Equations of motion are critical in understanding how objects move. They provide a mathematical framework to describe the motion of a body under uniform acceleration. These equations relate attributes like initial velocity, final velocity, displacement, acceleration, and time. It's important for solving problems involving motion in a straight line.

There are three primary equations of motion for constant acceleration:

• First: \( v = u + at \), where \( v \) is final velocity, \( u \) is initial velocity, \( a \) is acceleration, and \( t \) is time.
• Second: \( s = ut + \frac{1}{2} at^2 \), where \( s \) is displacement.
• Third: \( v^2 = u^2 + 2as \).

In our exercise, the second equation was used to find the acceleration of the body. This equation directly links displacement with initial velocity, time, and acceleration. By substituting the known values, we can solve for the unknown quantity. This approach is particularly useful when acceleration is constant

These equations also assume that the direction remains constant, making them ideal for vertical and horizontal motion under gravity.
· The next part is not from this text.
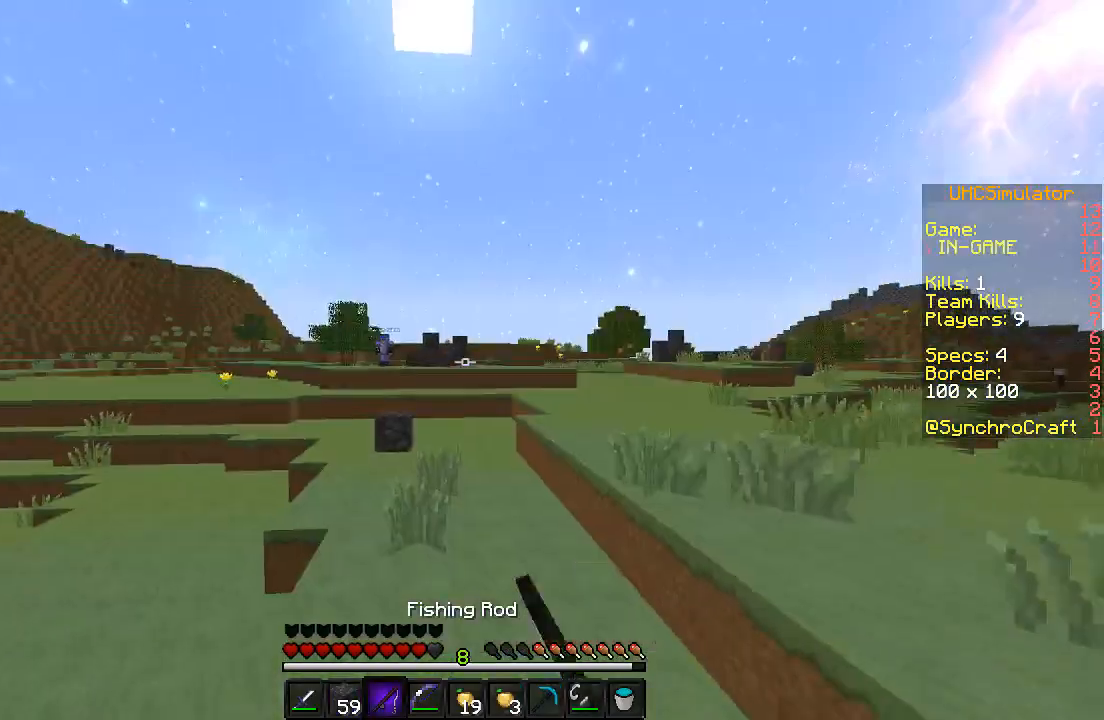
{"keys": ["w"], "events": []}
Initial velocity is the speed at which an object begins its motion. It is a critical parameter in the equations of motion, particularly when calculating how far and how fast an object will travel over time. In simple terms, it's the starting speed of a moving object.

In the example given, the initial velocity \( u \) was provided as \( 10 \mathrm{~ms}^{-1} \). This is used in the equation \( s = ut + \frac{1}{2} at^2 \) to determine how the object's speed and distance traversed interact with its acceleration over time.

Initial velocity can be positive or negative depending on the direction of motion. This value is crucial for setting the baseline from which the object's future motion is calculated. It allows one to determine subsequent changes in speed and position when an object is subject to acceleration.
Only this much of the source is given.